Kimmy mulai tertidur. Dan ia tidur dengan lelapnya.

***

Dua hari kemudian…

Ruben sudah bergerak maju dengan perlahan, mendekatkan wajahnya ke wajah Kimmy. Hanya tinggal seinchi saja baginya untuk mengulum bibir Kimmy ketika telepon genggamnya berbunyi. Ruben beringsut mundur dengan cepat sementara Kimmy memekik, “Gak lagi-lagi, deh!!!” Ia menarik Ruben mendekat lagi tetapi Ruben bersikeras untuk menjauh dan memilih telepon genggamnya. “Halo…” Ruben bersuara di telepon genggamnya itu. “Baik, sus. Saya langsung ke rumah sakit.”

Ruben mematikan telepon genggamnya sambil melirik wajah mengkerut Kimmy, yang juga sudah melipat kedua tangannya di depan dada.

“Ada pasien lagi?”, tebak Kimmy sambil mendengus.

Ruben sudah melangkah ke lemari pakaian dan menyambar kemeja serta celana panjangnya dari situ. Lalu mengenakannya dengan terburu-buru.
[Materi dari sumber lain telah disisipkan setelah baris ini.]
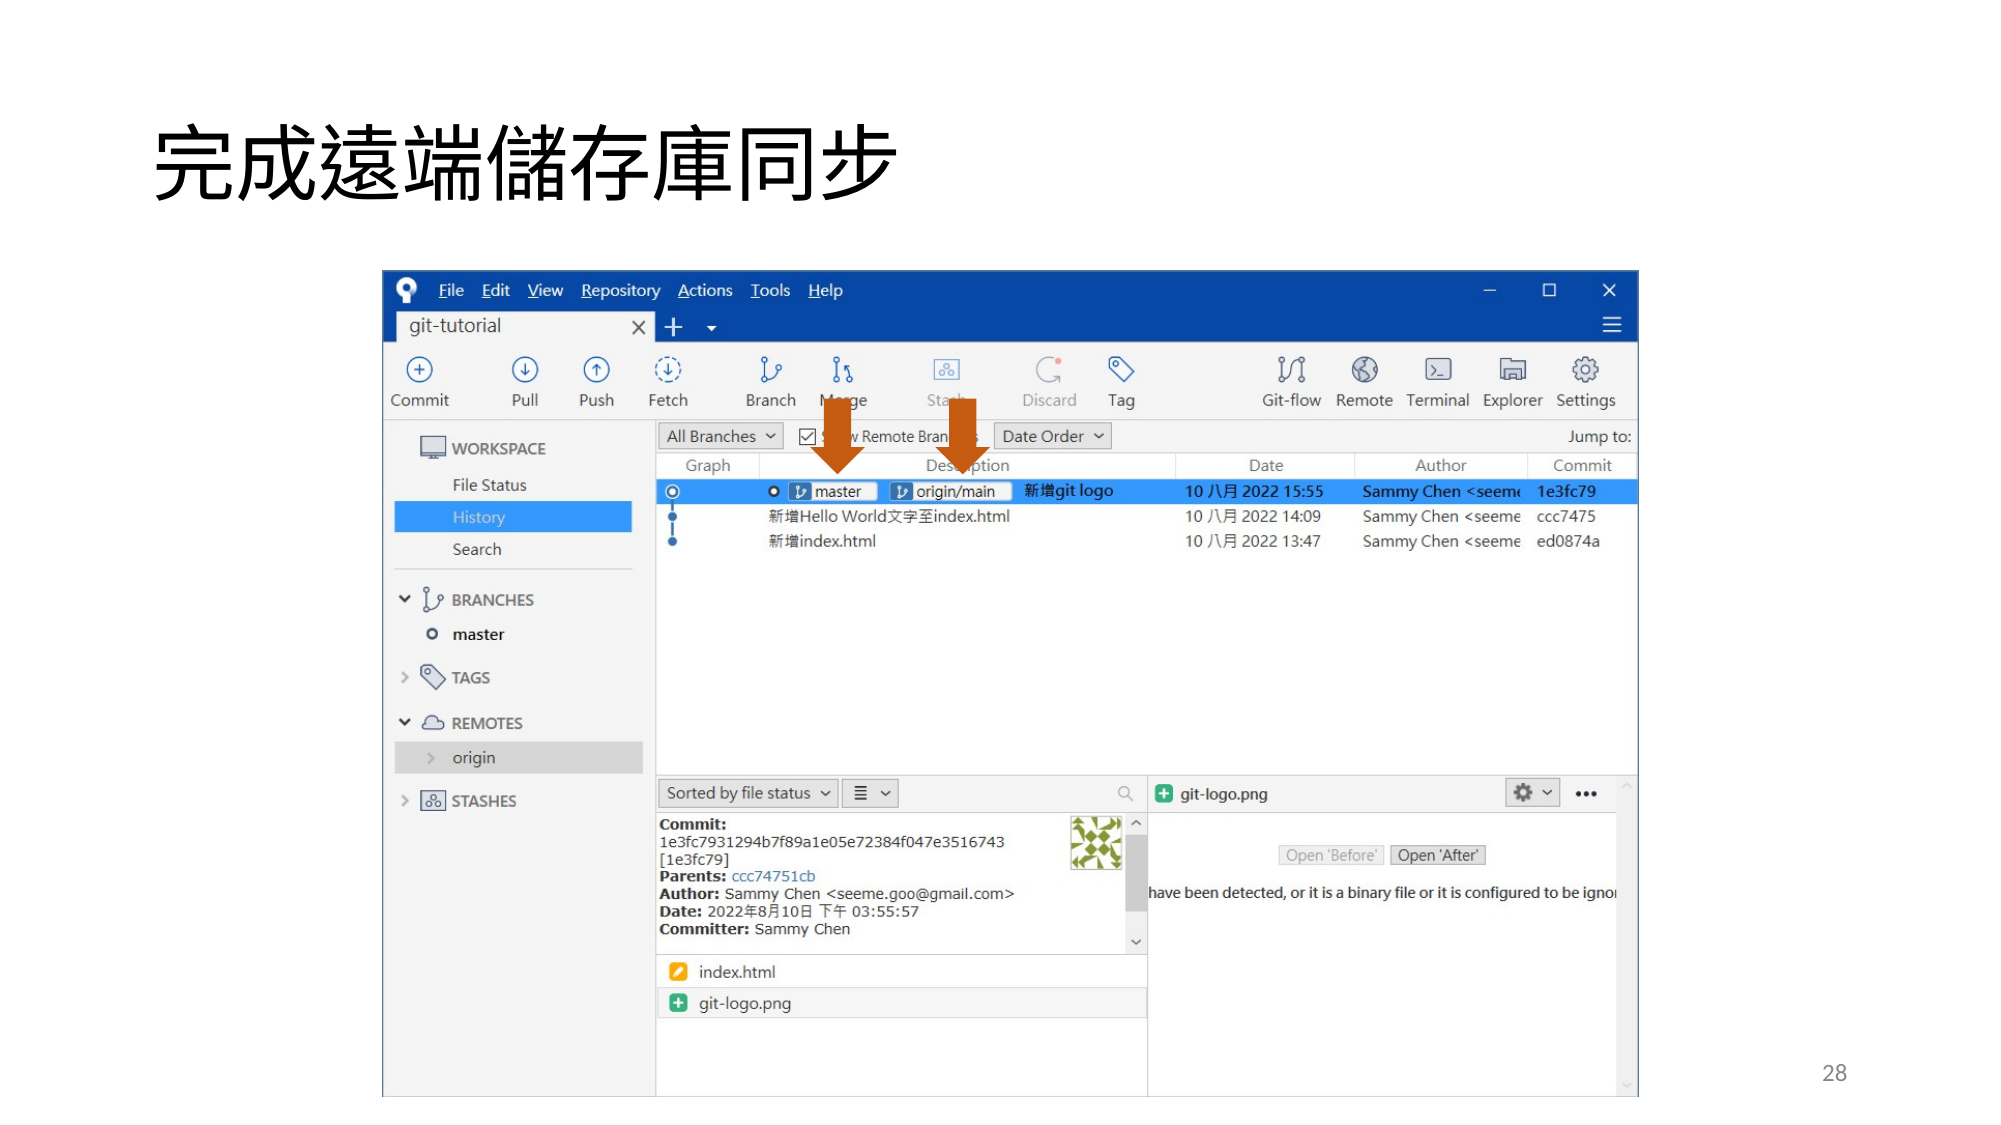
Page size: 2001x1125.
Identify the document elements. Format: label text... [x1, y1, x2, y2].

title 完成遠端儲存庫同步 [150, 109, 906, 300]
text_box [381, 269, 1639, 1097]
slide_number 28 [1815, 1060, 1854, 1125]
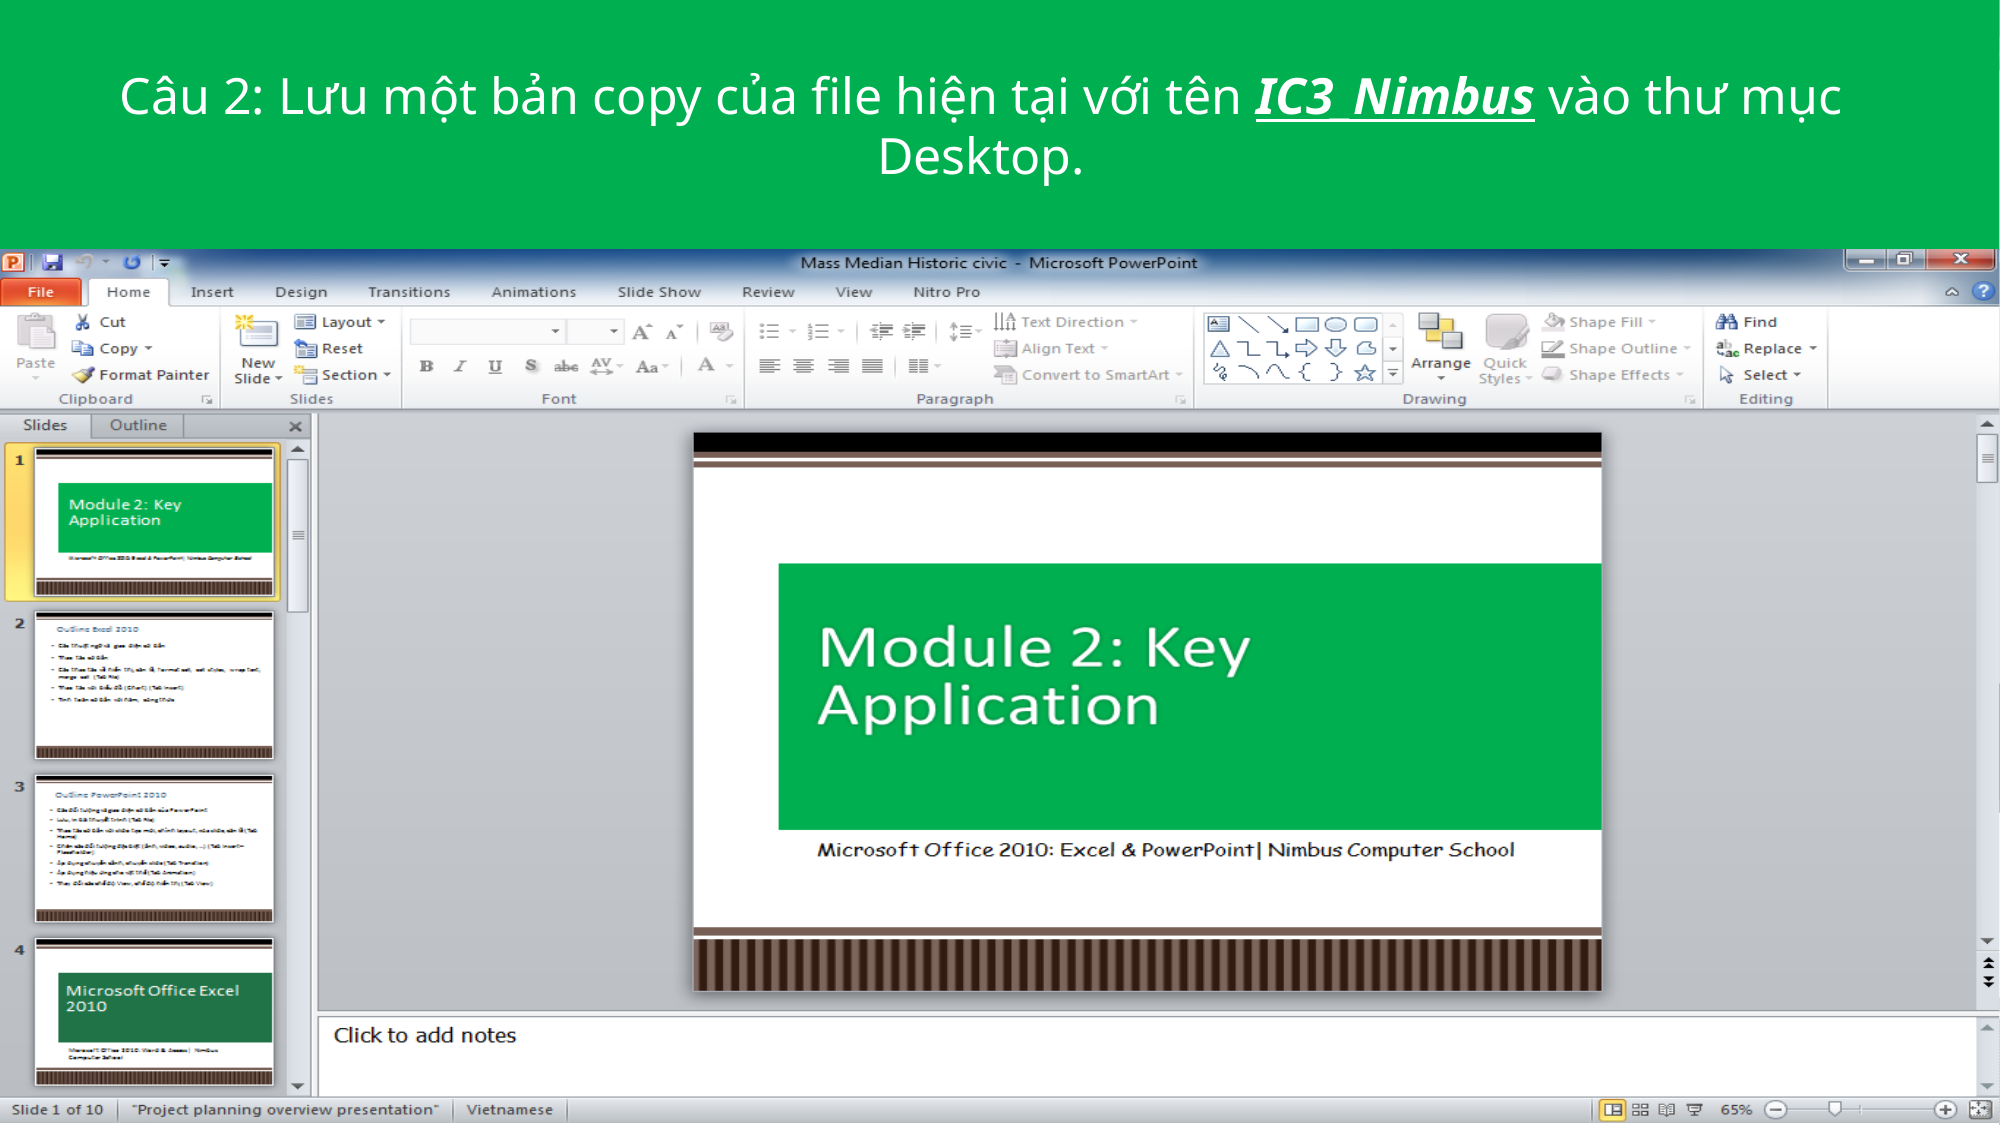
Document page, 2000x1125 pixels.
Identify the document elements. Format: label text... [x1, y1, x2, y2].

text_box [0, 0, 2000, 249]
picture [0, 249, 2000, 1125]
text_box Câu 2: Lưu một bản copy của file hiện tại với tên IC3_Nimbus vào thư mục Desktop. [0, 57, 1963, 193]
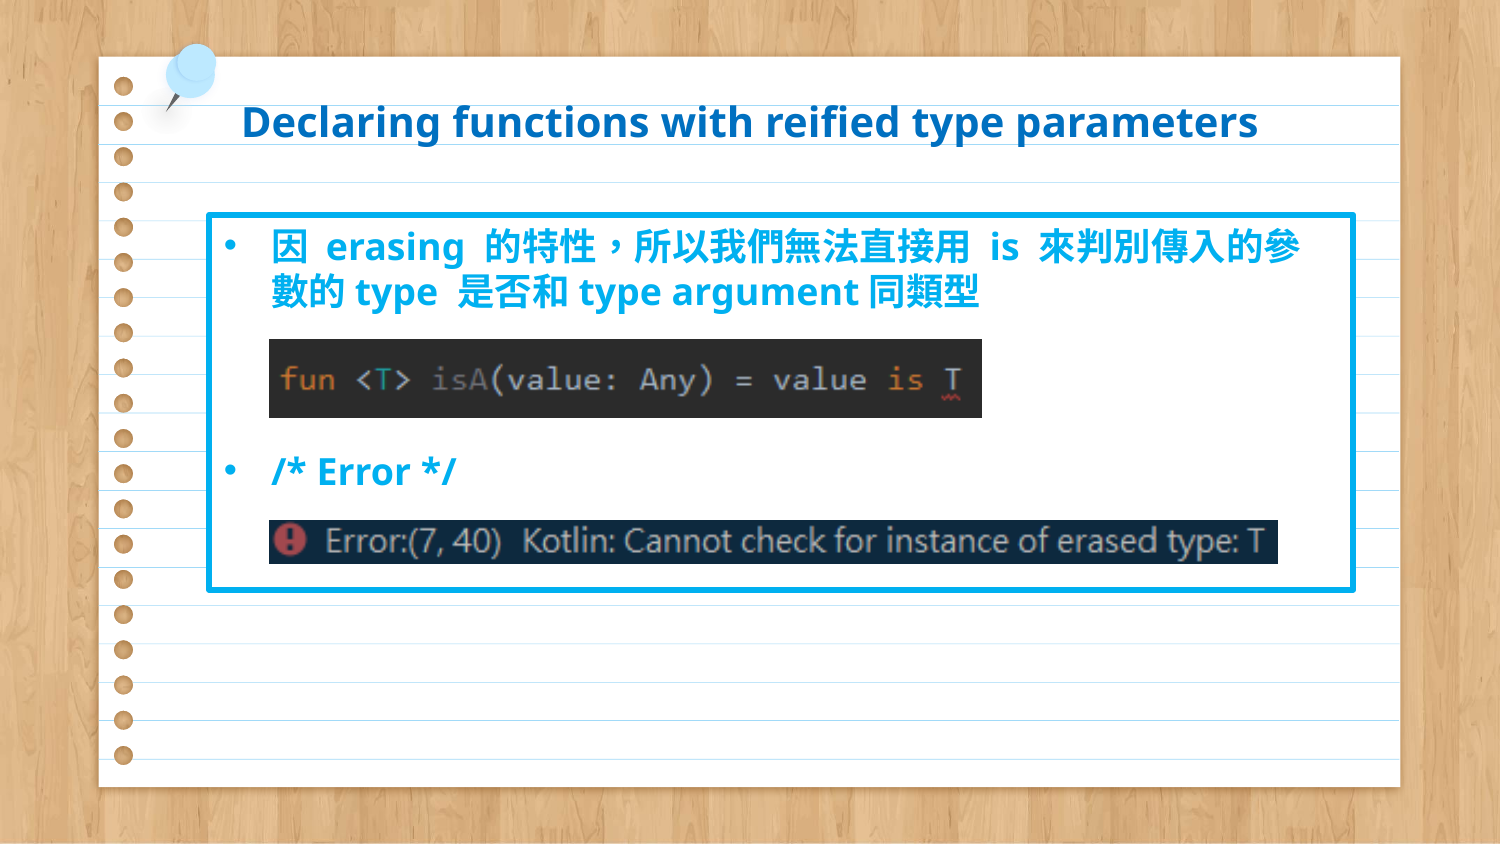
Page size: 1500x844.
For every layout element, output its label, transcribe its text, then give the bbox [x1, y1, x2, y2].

picture [0, 0, 1500, 844]
text_box 因 erasing 的特性，所以我們無法直接用 is 來判別傳入的參數的type 是否和type argument同類型 /* Error */ [209, 215, 1354, 590]
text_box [141, 43, 217, 134]
title Declaring functions with reified type parameters [146, 81, 1354, 186]
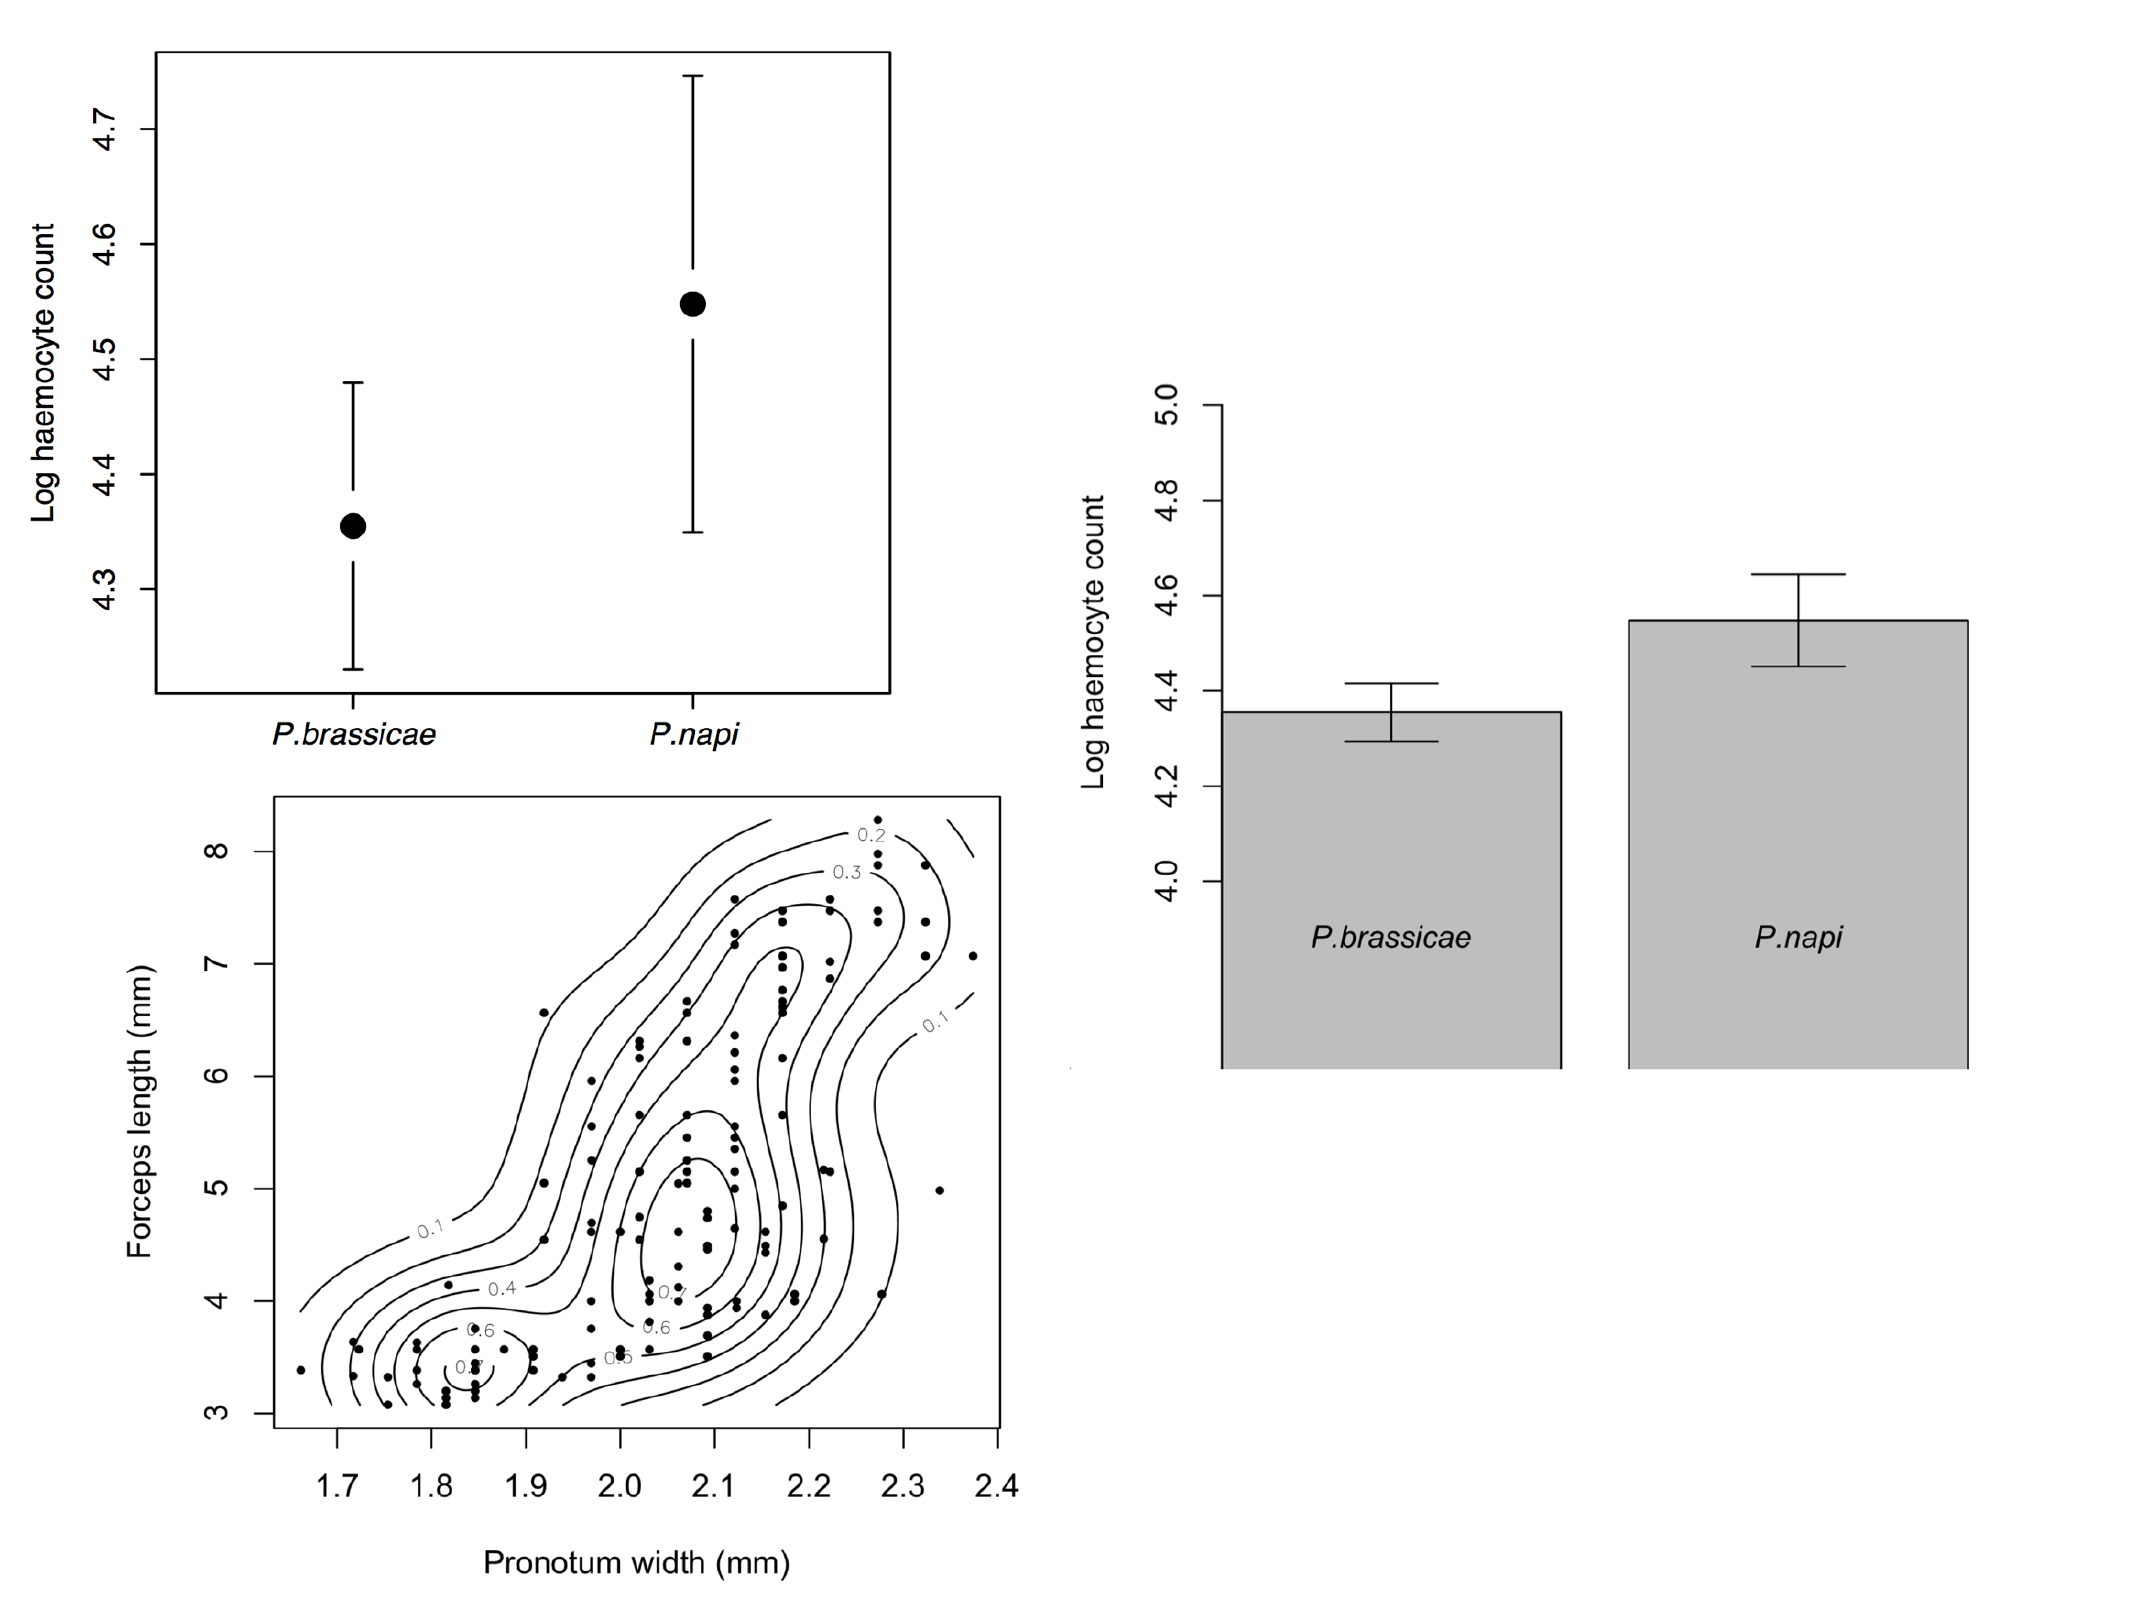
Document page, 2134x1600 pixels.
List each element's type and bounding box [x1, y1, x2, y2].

“Ini malam kedua!”, protes Kimmy. “Kamu belum lama sampai, setelah mengurus pasien kemarin. Dan sekarang?”

“Sori, sayang”, kata Ruben. “Ini darurat. Pasien butuh dioperasi dengan segera.”

“Di hari bulan madu kita yang terpaksa gak bisa kemana-mana???” Kimmy sudah mendelik.

“Coba kamu pikirkan, nyawa yang bisa tertolong saat ini…”, sahut Ruben sambil mengenakan sepatunya dan bergegas keluar kamar. BLAM. Pintu menutup. Dan Kimmy pun menghela nafasnya. Tetapi kemudian, pintu berderit membuka kembali…

Ruben kembali muncul di kamar. “Kamu berubah pikiran?”, sentak Kimmy dengan mata membesar. Tetapi Ruben menggeleng. Ia mendekati Kimmy dengan cepat dan mengecup keningnya. “Aku cuma lupa cium kamu. Sekarang, udah”, katanya sambil tersenyum. Kemudian membelai rambut Kimmy yang kini sudah menjadi istrinya, lalu melangkah keluar kamar lagi. Dan… BLAM. Pintu kamar kembali menutup.